Mira primero a tu alrededor
En qué fijarse
- Estatua de san Nizier sobre el portal
- Aguja norte de ladrillo
- Aguja sur de piedra
- Cripta bajo el coro
La historia del lugar
Dos torres desiguales componen la fachada de la iglesia: la norte de ladrillo se eleva junto a la sur de piedra. Bajo sus bóvedas no solo se reunían los feligreses: comerciantes y artesanos de la Presqu'île discutían los asuntos de la ciudad, y los consejeros se reunían en una capilla lateral u ocupaban toda la nave cuando se congregaba demasiada gente. Mientras Lyon no tuvo un Hôtel de Ville de Lyon en la place des Terreaux, aquí se decidían cuestiones de guardia, cargas y administración de las calles comerciales. En mil cuatrocientos treinta y cuatro, los cónsules pagaron la torre norte e instalaron en ella un campanario urbano.
Sobre el portal se alza la figura de san Nizier, obispo de Lyon del siglo sexto. Tras su muerte, en el año quinientos setenta y tres, el clero lo enterró en la basílica de los Santos Apóstoles, que se alzaba en este lugar. El sobrino del obispo, el historiador Gregorio de Tours, escribió sobre los milagros junto a la tumba. Los peregrinos se llevaban de ella polvo, cera e hilos del sudario funerario. Debido a esta veneración, los habitantes de Lyon empezaron a llamar a la basílica por el nombre del obispo enterrado aquí. El edificio antiguo ya no existe, y la tumba y los restos de Nizier fueron saqueados durante las guerras de religión, en el año mil quinientos sesenta y dos. De aquella historia quedan el nombre de la iglesia, la cripta bajo el coro y la estatua sobre la entrada.

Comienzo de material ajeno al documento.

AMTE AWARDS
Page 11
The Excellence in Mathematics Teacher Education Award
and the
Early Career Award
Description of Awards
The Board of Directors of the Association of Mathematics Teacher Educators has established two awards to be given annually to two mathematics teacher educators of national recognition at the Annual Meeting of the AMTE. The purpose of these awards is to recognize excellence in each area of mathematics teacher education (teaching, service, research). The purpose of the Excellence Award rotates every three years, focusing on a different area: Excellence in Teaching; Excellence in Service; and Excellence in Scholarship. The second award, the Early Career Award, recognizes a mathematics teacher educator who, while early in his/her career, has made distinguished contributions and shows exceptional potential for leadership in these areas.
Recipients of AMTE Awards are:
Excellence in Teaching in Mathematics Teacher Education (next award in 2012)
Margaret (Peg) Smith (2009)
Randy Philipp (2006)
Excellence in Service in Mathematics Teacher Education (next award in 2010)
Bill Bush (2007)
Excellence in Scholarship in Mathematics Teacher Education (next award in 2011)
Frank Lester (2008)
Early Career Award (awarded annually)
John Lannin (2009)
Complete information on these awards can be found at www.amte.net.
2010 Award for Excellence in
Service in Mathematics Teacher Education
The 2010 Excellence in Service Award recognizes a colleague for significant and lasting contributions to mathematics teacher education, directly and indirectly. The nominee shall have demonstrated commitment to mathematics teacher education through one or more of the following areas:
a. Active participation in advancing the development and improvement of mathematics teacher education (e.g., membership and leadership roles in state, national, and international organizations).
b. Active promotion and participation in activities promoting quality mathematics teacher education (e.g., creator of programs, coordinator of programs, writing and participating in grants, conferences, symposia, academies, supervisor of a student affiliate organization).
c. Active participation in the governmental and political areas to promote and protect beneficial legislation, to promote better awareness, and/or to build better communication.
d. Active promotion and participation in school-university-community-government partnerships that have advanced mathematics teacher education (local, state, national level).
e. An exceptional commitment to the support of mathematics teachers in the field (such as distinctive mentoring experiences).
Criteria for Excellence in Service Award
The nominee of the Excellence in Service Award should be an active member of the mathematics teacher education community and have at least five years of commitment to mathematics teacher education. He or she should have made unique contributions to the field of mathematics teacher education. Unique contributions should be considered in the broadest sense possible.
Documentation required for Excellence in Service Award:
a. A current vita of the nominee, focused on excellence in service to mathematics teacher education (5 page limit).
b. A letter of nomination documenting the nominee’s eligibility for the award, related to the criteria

Siete siglos después, bajo las bóvedas de la iglesia empezó a reunirse otro grupo: comerciantes y artesanos de la Presqu'île. Vivían de la venta de tejidos, productos de cuero, alimentos y mercancías traídas de fuera. El arzobispo seguía siendo el señor de Lyon: poseía derechos judiciales y otros derechos feudales sobre los habitantes de la ciudad. Los mercaderes buscaban obtener la posibilidad de elegir a sus propios consejeros, recaudar impuestos municipales, disponer una guardia nocturna y controlar las llaves de las puertas.
En unas pocas décadas, la disputa llegó a convertirse en enfrentamientos armados. El levantamiento de mil doscientos sesenta y nueve no dio a los habitantes de la ciudad un gobierno autónomo, y empezaron a buscar el apoyo del rey francés Felipe el Hermoso. El veintiocho de septiembre de mil doscientos noventa y dos, los consejeros municipales y los habitantes notables se reunieron precisamente en Saint-Nizier. Allí aprobaron las actuaciones de sus representantes, que habían reconocido la protección real, aunque el arzobispo y el cabildo catedralicio de Saint-Jean la discutían. Para quienes tenían su dinero en tiendas, mercancías y pagarés, la disputa determinaba quién los juzgaría, les impondría cargas y protegería las calles comerciales.
La protección real no convirtió a Lyon en una comuna libre: la ciudad pasó a formar parte del reino de Francia. Pero el veintiuno de junio de mil trescientos veinte, el arzobispo Pierre de Savoie otorgó una carta a los habitantes de la ciudad. Estableció un consejo de doce cónsules, como se llamaba a los dirigentes electos de los asuntos urbanos. Seis procedían del lado de Fourvière y seis del lado de Saint-Nizier; los artesanos reelegían cada año a la mitad de sus miembros. Los cónsules obtuvieron los mismos derechos por los que habían luchado sus predecesores: impuestos, guardia, armas, puertas de la ciudad y un archivo propio. La dirección siguió en manos de las familias comerciantes acomodadas, y no de todos los habitantes.
Antes de que apareciera el Hôtel de Ville de Lyon en la place des Terreaux, continuaron celebrándose importantes reuniones urbanas en Saint-Nizier. Los consejeros deliberaban en una capilla lateral y, cuando se reunía demasiada gente, ocupaban la nave. En mil cuatrocientos treinta y cuatro, los cónsules destinaron dinero municipal a la actual torre norte y la convirtieron en campanario urbano. La aguja norte de ladrillo, sobre la fachada, es más antigua que la sur de piedra: la financió aquel mismo consejo electo que en otro tiempo se reunía bajo las bóvedas de la iglesia.
Información práctica
Normalmente abierta martes—viernes 9:00—20:00, sábado 10:00—18:30, domingo 9:00—20:00. Durante los oficios, limite la visita.
Comprobado: 29 de junio de 2026. Comprueba la fuente oficial antes de visitar.Dentro, hable en voz baja y no continúe la visita durante el culto. Puede escuchar la historia de la protesta junto a la placa conmemorativa.